*** Opening of Information supplied ***

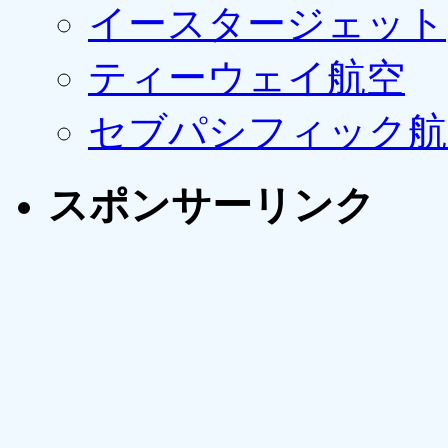
イースタージェット
ティーウェイ航空
セブパシフィック航
スポンサーリンク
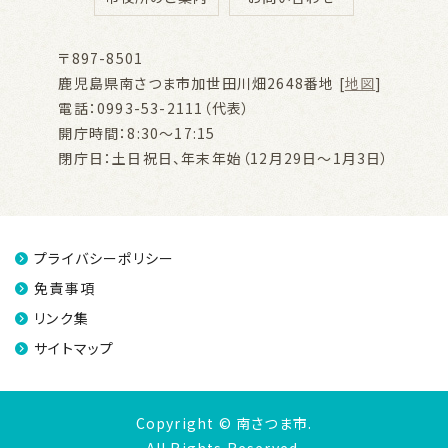
〒897-8501
鹿児島県南さつま市加世田川畑2648番地 [
地図
]
電話：0993-53-2111（代表）
開庁時間：8:30～17:15
閉庁日：土日祝日、年末年始（12月29日～1月3日）
プライバシーポリシー
免責事項
リンク集
サイトマップ
Copyright © 南さつま市.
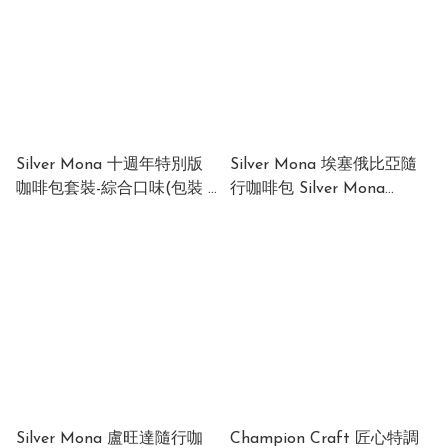
Silver Mona 十週年特別版
Silver Mona 埃塞俄比亞隨
咖啡包套裝-綜合口味(包裝 :
行咖啡包 Silver Mona
6包) Silver Mona 10th
Ethiopia Portable Coffee
Anniversary Coffee
Brewer 包裝: 25克/包
Collection (包裝 : 6 packs)
Silver Mona 盧旺達隨行咖
Champion Craft 匠心特調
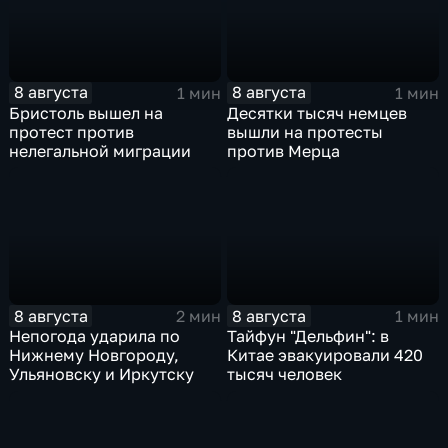
8 августа
8 августа
1 мин
1 мин
Бристоль вышел на
Десятки тысяч немцев
протест против
вышли на протесты
нелегальной миграции
против Мерца
8 августа
8 августа
2 мин
1 мин
Непогода ударила по
Тайфун "Дельфин": в
Нижнему Новгороду,
Китае эвакуировали 420
Ульяновску и Иркутску
тысяч человек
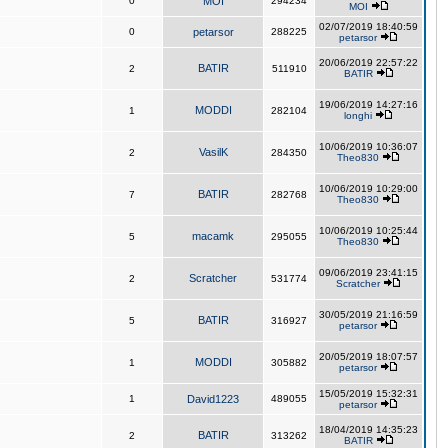
0
MOI
294234
MOI
02/07/2019 18:40:59
0
petarsor
288225
petarsor
20/06/2019 22:57:22
BATIR
2
511910
BATIR
19/06/2019 14:27:16
MODDI
1
282104
longhi
10/06/2019 10:36:07
VasilK
2
284350
Theo830
10/06/2019 10:29:00
BATIR
7
282768
Theo830
10/06/2019 10:25:44
macamk
5
295055
Theo830
09/06/2019 23:41:15
Scratcher
2
531774
Scratcher
30/05/2019 21:16:59
BATIR
5
316927
petarsor
20/05/2019 18:07:57
MODDI
1
305882
petarsor
15/05/2019 15:32:31
1
David1223
489055
petarsor
18/04/2019 14:35:23
BATIR
2
313262
BATIR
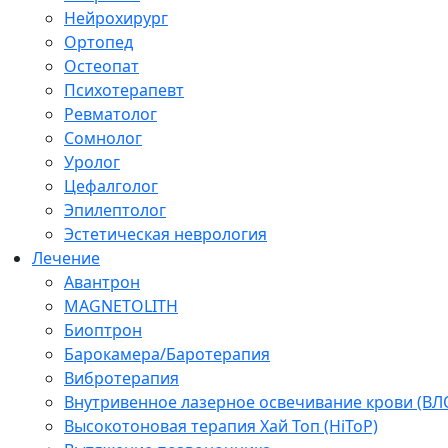
Нейрохирург
Ортопед
Остеопат
Психотерапевт
Ревматолог
Сомнолог
Уролог
Цефалголог
Эпилептолог
Эстетическая неврология
Лечение
Авантрон
MAGNETOLITH
Биоптрон
Барокамера/Баротерапия
Вибротерапия
Внутривенное лазерное освечивание крови (ВЛ
Высокотоновая терапия Хай Топ (HiToP)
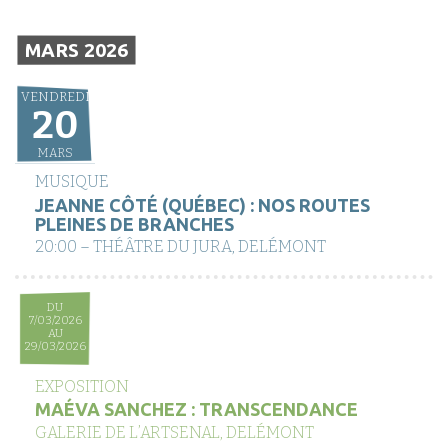
MARS 2026
VENDREDI
20
MARS
MUSIQUE
JEANNE CÔTÉ (QUÉBEC) : NOS ROUTES
PLEINES DE BRANCHES
20:00 – THÉÂTRE DU JURA, DELÉMONT
DU
7/03/2026
AU
29/03/2026
EXPOSITION
MAÉVA SANCHEZ : TRANSCENDANCE
GALERIE DE L’ARTSENAL, DELÉMONT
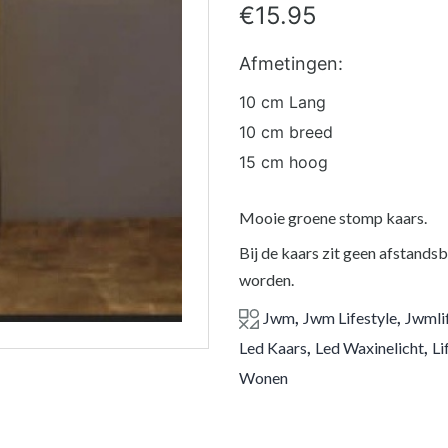
€
15.95
Afmetingen:
10 cm Lang
10 cm breed
15 cm hoog
Mooie groene stomp kaars.
Bij de kaars zit geen afstands
worden.
,
,
Jwm
Jwm Lifestyle
Jwmli
,
,
Led Kaars
Led Waxinelicht
Li
Wonen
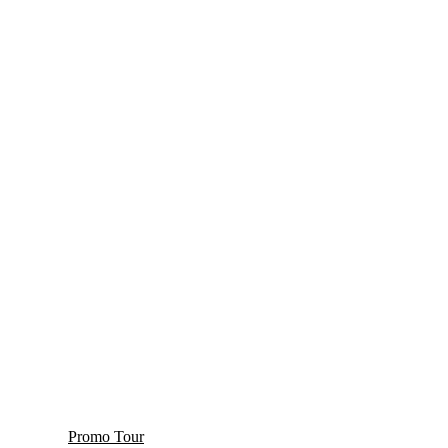
Promo Tour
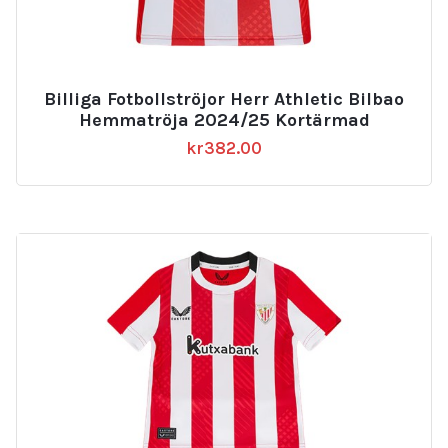
Billiga Fotbollströjor Herr Athletic Bilbao
Hemmatröja 2024/25 Kortärmad
kr
382.00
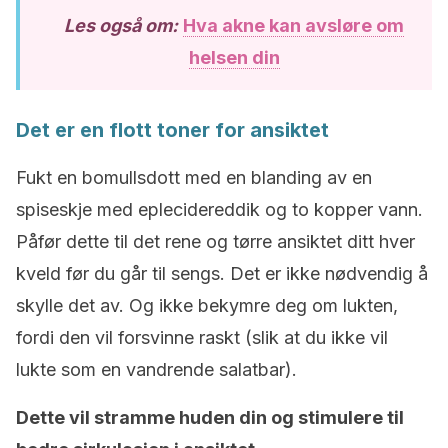
Les også om:
Hva akne kan avsløre om
helsen din
Det er en flott toner for ansiktet
Fukt en bomullsdott med en blanding av en
spiseskje med eplecidereddik og to kopper vann.
Påfør dette til det rene og tørre ansiktet ditt hver
kveld før du går til sengs. Det er ikke nødvendig å
skylle det av. Og ikke bekymre deg om lukten,
fordi den vil forsvinne raskt (slik at du ikke vil
lukte som en vandrende salatbar).
Dette vil stramme huden din og stimulere til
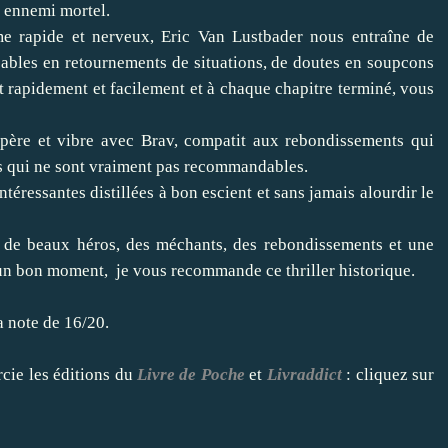
r ennemi mortel.
me rapide et nerveux, Eric Van Lustbader nous entraîne de
icables en retournements de situations, de doutes en soupcons
lent rapidement et facilement et à chaque chapitre terminé, vous
espère et vibre avec Brav, compatit aux rebondissements qui
ts qui ne sont vraiment pas recommandables.
téressantes distillées à bon escient et sans jamais alourdir le
re, de beaux héros, des méchants, des rebondissements et une
r un bon moment, je vous recommande ce thriller historique.
la note de 16/20.
rcie les éditions du
Livre de Poche
et
Livraddict
: cliquez sur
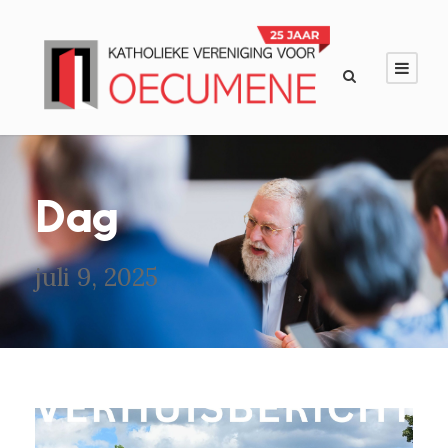
Dag
juli 9, 2025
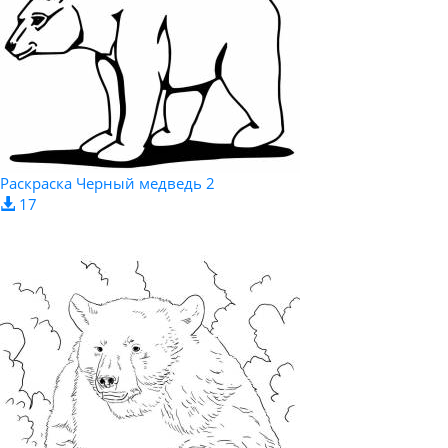
Раскраска Черный медведь 2
17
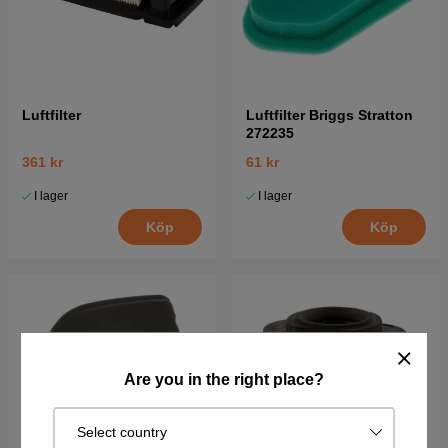
Luftfilter
Luftfilter Briggs Stratton
272235
361 kr
61 kr
I lager
I lager
Köp
Köp
Are you in the right place?
Select country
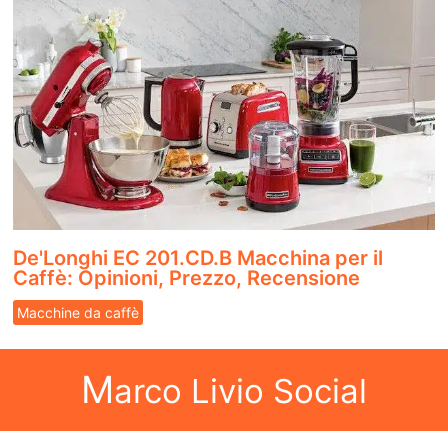
De'Longhi EC 201.CD.B Macchina per il
Caffè: Opinioni, Prezzo, Recensione
Macchine da caffè
M
arco Livio Social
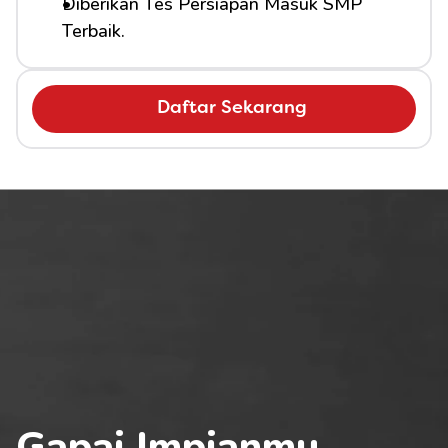
Diberikan Tes Persiapan Masuk SMP 
Terbaik.
Daftar Sekarang
Gapai Impianmu 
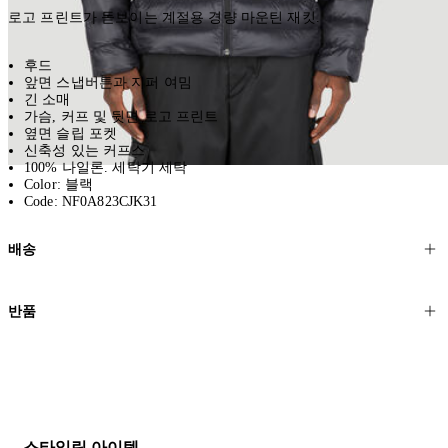
로고 프린트가 돋보이는 계절용 경량 마운틴 재킷.
후드
앞면 스냅버튼과 지퍼 여밈
긴 소매
가슴, 커프 및 뒷면 로고 프린트
옆면 슬립 포켓
신축성 있는 커프스
100% 나일론. 세탁기 세탁
Color: 블랙
Code: NF0A823CJK31
배송
고객님의 위치에 따라 일반 배송과 익스프레스 배송을 제공합니다.
반품
모든 주문은 제휴 택배사를 통해 전 세계로 배송됩니다.
할인 제품을 포함한 모든 제품은 무료반품을 신청하실 수 있습니다.
주문이 발송되면 추적 번호가 포함된 이메일을 보내드립니다. 이메일
을 받은 후 1~2시간이 지나면 제공된 링크를 통해 주문 상태를 확인하
배송일로부터 영업일 기준 30일 이내에 접수된 반품에 대해서는 기꺼
실 수 있습니다.
이 환불해 드리겠습니다.반품 상품은 원래 상태를 유지하고 반드시
등기우편으로 보내주셔야 합니다.
세일 기간에는 배송이 다소 지연될 수 있습니다. 궁금하신 점이 있거
스타일링 아이템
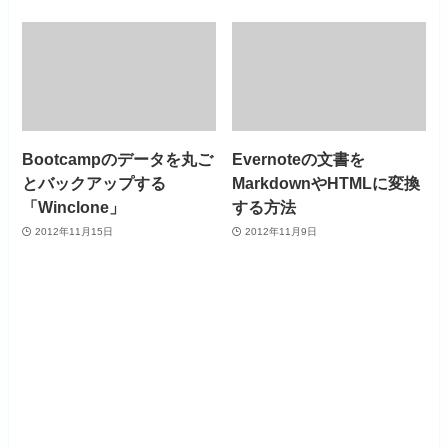
Bootcampのデータを丸ご
Evernoteの文書を
とバックアップする
MarkdownやHTMLに変換
「Winclone」
する方法
2012年11月15日
2012年11月9日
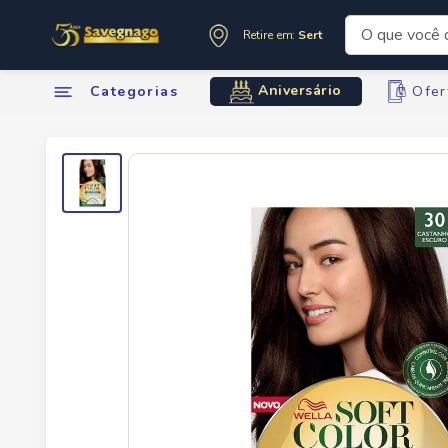
O que você de
Retire em:
Sertãozinho
Termos mai
Aniversário
Categorias
Ofer
1
º
leite
2
º
cafe
3
º
cerveja
4
º
carne
5
º
arroz
6
º
sabone
7
º
oleo
8
º
leite in
9
º
anivers
10
º
chocola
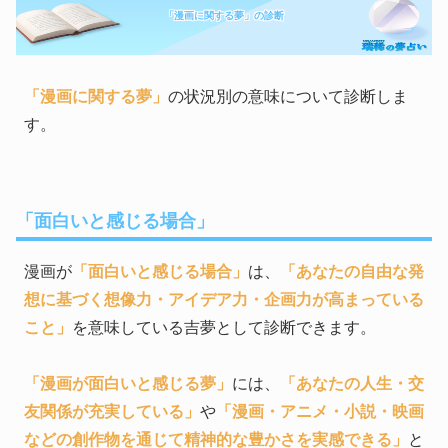
「漫画に関する夢」の診断
「漫画に関する夢」
の状況別の意味について診断しま
す。
「面白いと感じる場合」
漫画が
「面白いと感じる場合」
は、
「あなたの自由な発
想に基づく想像力・アイデア力・企画力が高まっている
こと」
を意味している吉夢として診断できます。
「漫画が面白いと感じる夢」
には、
「あなたの人生・交
友関係が充実している」
や
「漫画・アニメ・小説・映画
などの創作物を通じて精神的な豊かさを実感できる」
と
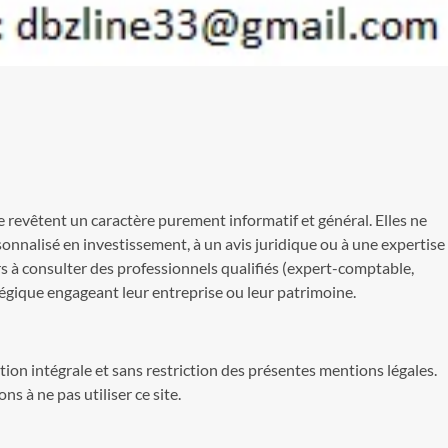
te revêtent un caractère purement informatif et général. Elles ne
sonnalisé en investissement, à un avis juridique ou à une expertise
à consulter des professionnels qualifiés (expert-comptable,
atégique engageant leur entreprise ou leur patrimoine.
tation intégrale et sans restriction des présentes mentions légales.
ns à ne pas utiliser ce site.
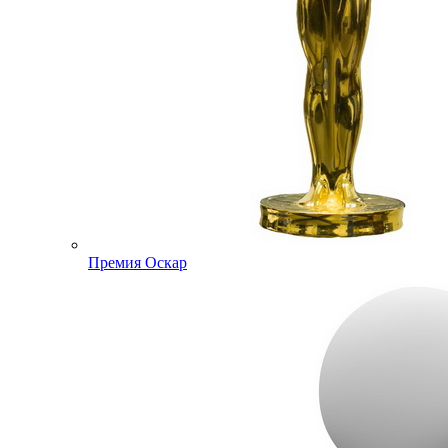
Премия Оскар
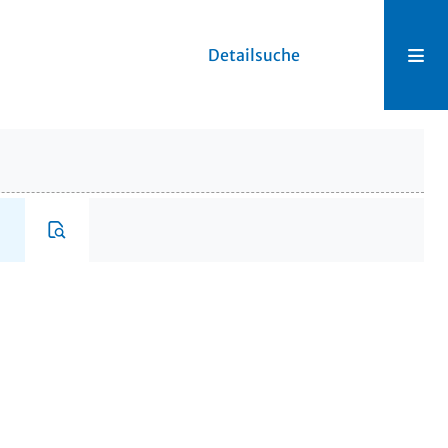
Detailsuche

*** Close of Information supplied ***

- [About this exercise]:
Repeat the data word for word. Skip the pictures.

- [Problem solution]:
イースタージェット
ティーウェイ航空
セブパシフィック航
スポンサーリンク
〒897-8501
鹿児島県南さつま市加世田川畑2648番地 [
地図
]
電話：0993-53-2111（代表）
開庁時間：8:30～17:15
閉庁日：土日祝日、年末年始（12月29日～1月3日）
プライバシーポリシー
免責事項
リンク集
サイトマップ
Copyright © 南さつま市.
Silver Mona 十週年特別版
Silver Mona 埃塞俄比亞隨
咖啡包套裝-綜合口味(包裝 :
行咖啡包 Silver Mona
6包) Silver Mona 10th
Ethiopia Portable Coffee
Anniversary Coffee
Brewer 包裝: 25克/包
Collection (包裝 : 6 packs)
Silver Mona 盧旺達隨行咖
Champion Craft 匠心特調
8 августа
8 августа
1 мин
1 мин
Бристоль вышел на
Десятки тысяч немцев
протест против
вышли на протесты
нелегальной миграции
против Мерца
8 августа
8 августа
2 мин
1 мин
Непогода ударила по
Тайфун "Дельфин": в
Нижнему Новгороду,
Китае эвакуировали 420
Ульяновску и Иркутску
тысяч человек
0
MOI
294234
MOI
02/07/2019 18:40:59
0
petarsor
288225
petarsor
20/06/2019 22:57:22
BATIR
2
511910
BATIR
19/06/2019 14:27:16
MODDI
1
282104
longhi
10/06/2019 10:36:07
VasilK
2
284350
Theo830
10/06/2019 10:29:00
BATIR
7
282768
Theo830
10/06/2019 10:25:44
macamk
5
295055
Theo830
09/06/2019 23:41:15
Scratcher
2
531774
Scratcher
30/05/2019 21:16:59
BATIR
5
316927
petarsor
20/05/2019 18:07:57
MODDI
1
305882
petarsor
15/05/2019 15:32:31
1
David1223
489055
petarsor
18/04/2019 14:35:23
BATIR
2
313262
BATIR
Нейрохирург
Ортопед
Остеопат
Психотерапевт
Ревматолог
Сомнолог
Уролог
Цефалголог
Эпилептолог
Эстетическая неврология
Лечение
Авантрон
MAGNETOLITH
Биоптрон
Барокамера/Баротерапия
Вибротерапия
Внутривенное лазерное освечивание крови (ВЛ
Высокотоновая терапия Хай Топ (HiToP)
MARS 2026
VENDREDI
20
MARS
MUSIQUE
JEANNE CÔTÉ (QUÉBEC) : NOS ROUTES
PLEINES DE BRANCHES
20:00 – THÉÂTRE DU JURA, DELÉMONT
DU
7/03/2026
AU
29/03/2026
EXPOSITION
MAÉVA SANCHEZ : TRANSCENDANCE
GALERIE DE L’ARTSENAL, DELÉMONT
€
15.95
Afmetingen:
10 cm Lang
10 cm breed
15 cm hoog
Mooie groene stomp kaars.
Bij de kaars zit geen afstands
worden.
,
,
Jwm
Jwm Lifestyle
Jwmli
,
,
Led Kaars
Led Waxinelicht
Li
Wonen
Promo Tour
Billiga Fotbollströjor Herr Athletic Bilbao
Hemmatröja 2024/25 Kortärmad
kr
382.00
Les også om:
Hva akne kan avsløre om
helsen din
Det er en flott toner for ansiktet
Fukt en bomullsdott med en blanding av en
spiseskje med eplecidereddik og to kopper vann.
Påfør dette til det rene og tørre ansiktet ditt hver
kveld før du går til sengs. Det er ikke nødvendig å
skylle det av. Og ikke bekymre deg om lukten,
fordi den vil forsvinne raskt (slik at du ikke vil
lukte som en vandrende salatbar).
Dette vil stramme huden din og stimulere til
r ennemi mortel.
me rapide et nerveux, Eric Van Lustbader nous entraîne de
icables en retournements de situations, de doutes en soupcons
lent rapidement et facilement et à chaque chapitre terminé, vous
espère et vibre avec Brav, compatit aux rebondissements qui
ts qui ne sont vraiment pas recommandables.
téressantes distillées à bon escient et sans jamais alourdir le
re, de beaux héros, des méchants, des rebondissements et une
r un bon moment, je vous recommande ce thriller historique.
la note de 16/20.
rcie les éditions du
Livre de Poche
et
Livraddict
: cliquez sur
Dag
juli 9, 2025
Раскраска Черный медведь 2
17
Luftfilter
Luftfilter Briggs Stratton
272235
361 kr
61 kr
I lager
I lager
Köp
Köp
Are you in the right place?
Select country
De'Longhi EC 201.CD.B Macchina per il
Caffè: Opinioni, Prezzo, Recensione
Macchine da caffè
M
arco Livio Social
Diberikan Tes Persiapan Masuk SMP 
Terbaik.
Daftar Sekarang
Gapai Impianmu 
로고 프린트가 돋보이는 계절용 경량 마운틴 재킷.
후드
앞면 스냅버튼과 지퍼 여밈
긴 소매
가슴, 커프 및 뒷면 로고 프린트
옆면 슬립 포켓
신축성 있는 커프스
100% 나일론. 세탁기 세탁
Color: 블랙
Code: NF0A823CJK31
배송
고객님의 위치에 따라 일반 배송과 익스프레스 배송을 제공합니다.
반품
모든 주문은 제휴 택배사를 통해 전 세계로 배송됩니다.
할인 제품을 포함한 모든 제품은 무료반품을 신청하실 수 있습니다.
주문이 발송되면 추적 번호가 포함된 이메일을 보내드립니다. 이메일
을 받은 후 1~2시간이 지나면 제공된 링크를 통해 주문 상태를 확인하
배송일로부터 영업일 기준 30일 이내에 접수된 반품에 대해서는 기꺼
실 수 있습니다.
이 환불해 드리겠습니다.반품 상품은 원래 상태를 유지하고 반드시
등기우편으로 보내주셔야 합니다.
세일 기간에는 배송이 다소 지연될 수 있습니다. 궁금하신 점이 있거
스타일링 아이템
Bootcampのデータを丸ご
Evernoteの文書を
とバックアップする
MarkdownやHTMLに変換
「Winclone」
する方法
2012年11月15日
2012年11月9日
O que você de
Retire em:
Sertãozinho
Termos mai
Aniversário
Categorias
Ofer
1
º
leite
2
º
cafe
3
º
cerveja
4
º
carne
5
º
arroz
6
º
sabone
7
º
oleo
8
º
leite in
9
º
anivers
10
º
chocola
「漫画に関する夢」の診断
「漫画に関する夢」
の状況別の意味について診断しま
す。
「面白いと感じる場合」
漫画が
「面白いと感じる場合」
は、
「あなたの自由な発
想に基づく想像力・アイデア力・企画力が高まっている
こと」
を意味している吉夢として診断できます。
「漫画が面白いと感じる夢」
には、
「あなたの人生・交
友関係が充実している」
や
「漫画・アニメ・小説・映画
などの創作物を通じて精神的な豊かさを実感できる」
と
te revêtent un caractère purement informatif et général. Elles ne
sonnalisé en investissement, à un avis juridique ou à une expertise
à consulter des professionnels qualifiés (expert-comptable,
atégique engageant leur entreprise ou leur patrimoine.
tation intégrale et sans restriction des présentes mentions légales.
ns à ne pas utiliser ce site.
Премия Оскар
Detailsuche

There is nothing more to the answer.